Tüm bu açıklamalara göre, ilk derece mahkemesince, davalıya hiç tebligat yapılmamış olan, tebliğ tarihleri itibariyle de davalı şirketin sicil adresi olmayan adrese tebligatlar yapılıp yargılama yürütülmek suretiyle davalının HMK’nın 27.maddesinde düzenlenen hukuki dinlenilme hakkı ihlal edilmiştir. Çünkü anılan maddedeki tanıma göre hukuki dinlenilme hakkı yargılama ile ilgili olarak bilgi sahibi olunmasını, açıklama ve ispat hakkını ve mahkemenin bu açıklamaları dikkate alarak değerlendirme yapmasını isteme hakkını içerir. Somut olayda davalı şirket usulüne uygun olarak tahkikat duruşmasına çağrılmamış, ispat hakkı ortadan kaldırılmıştır. Yine defter muhtırası usulsüz tebliğ edilmiş, ispat hakkı ihlal edilmiştir. Islah dilekçesi usulsüz tebliğ edilip savunma hakkı kısıtlanmıştır.

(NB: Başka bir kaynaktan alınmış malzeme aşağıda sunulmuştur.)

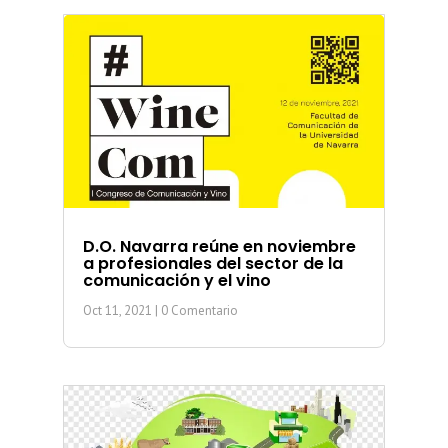
D.O. Navarra reúne en noviembre
a profesionales del sector de la
comunicación y el vino
Oct 11, 2021
| 0 Comentario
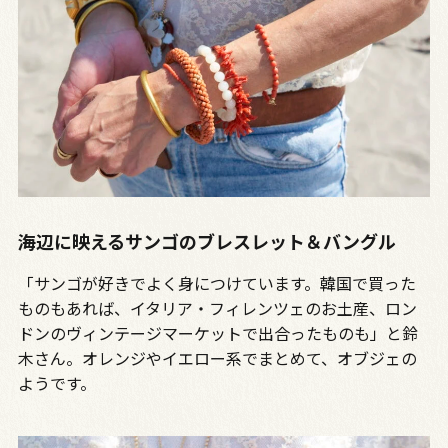
海辺に映えるサンゴのブレスレット＆バングル
「サンゴが好きでよく身につけています。韓国で買った
ものもあれば、イタリア・フィレンツェのお土産、ロン
ドンのヴィンテージマーケットで出合ったものも」と鈴
木さん。オレンジやイエロー系でまとめて、オブジェの
ようです。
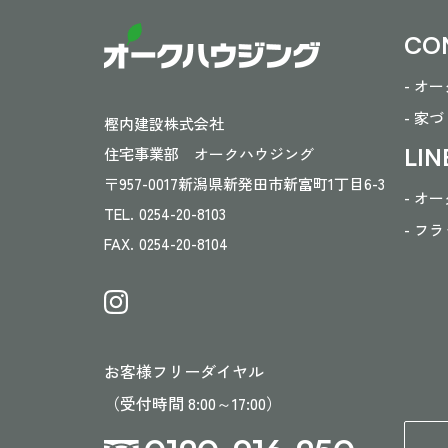
CO
- オ
- 家
樫内建設株式会社
LIN
住宅事業部 オークハウジング
〒957-0017
新潟県新発田市新富町1丁目6-3
- オ
TEL.
0254-20-8103
- フ
FAX.
0254-20-8104
お客様フリーダイヤル
（受付時間 8:00～17:00）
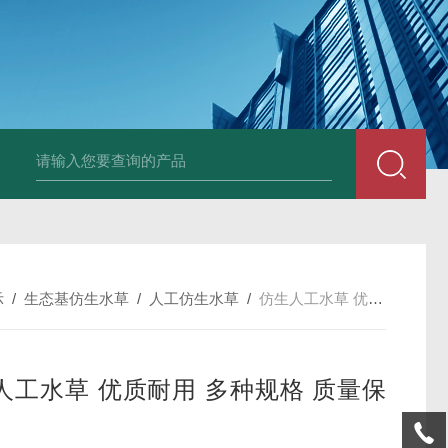
孔曝气器质量品质有保障
太阳能喷泉曝气机ZJ-TYP400-550-750-100
示
/
生态基仿生水草
/
人工仿生水草
/
仿生人工水草 优质耐用 多种规格 质量保障
人工水草 优质耐用 多种规格 质量保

Ayrıca HMK’nın 186.maddesi uyarınca davalı şirket sözlü yargılama duruşmasına hiç davet edilmemek suretiyle de hukuki dinlenilme hakkı ihlal edilmiştir.
HMK’nın 353/1.a.maddesinde ilk derece mahkemesi kararlarının usul yönünden incelenmesi düzenlenmiştir. Usuli incelemenin kapsamı HMK’nın 353/1.a.maddesinde altı bent halinde sayılmıştır. Ancak bu sayımın sınırlı olmadığı, Yargıtay’ın mutlak temyiz sebebi kabul ettiği tüm konularda (mutlak istinaf sebeplerinin mevcudiyeti halinde) bu maddenin uygulanması gerekir (Tolga Akkaya, Medeni Usul Hukukunda İstinaf, Ankara – 2009, s.305).
Bu açıklamalar ışığında, davanın görülüp sonuçlandırılabilmesi için usuli koşullar tamamlanmadan verilen ve bu nedenle usul hatası içeren ilk derece mahkemesi kararının kaldırılarak, davanın görülüp sonuçlandırılmasına ilişkin usuli şartlar tamamlanmak suretiyle davanın yeniden görülmesi için dosyanın, kararı veren ilk derece mahkemesine gönderilmesine dair aşağıdaki karar verilmiştir.
KARAR : Yukarıda açıklanan gerekçelerle;
1-HMK’nın 353/1.a.4. maddesi uyarınca, ilk derece mahkemesinin istinafa konu kararının KALDIRILMASINA,
2-Davanın, yukarıdaki açıklamalar doğrultusunda yeniden görülmesi için dosyanın kararı veren ilk derece mahkemesine gönderilmesine,
3-Başvuran tarafından yatırılan istinaf peşin harcının ilk derece mahkemesi tarafından, talep halinde iadesine,
4-Başvuran tarafından istinaf başvurusu için yapılan yargılama giderlerinin, esas hükümle birlikte ilk derece mahkemesi tarafından, yargılama giderleri içinde değerlendirilmesine,
5-Gerekçeli kararın ilk derece mahkemesince taraf vekillerine tebliğine dair;
HMK’nın 353/1.a.4. maddesi uyarınca dosya üzerinde yapılan inceleme sonucunda, oybirliğiyle ve kesin olarak karar verildi. 07/01/2019
KANUN YOLU :HMK 353/1.a maddesi uyarınca karar kesindir.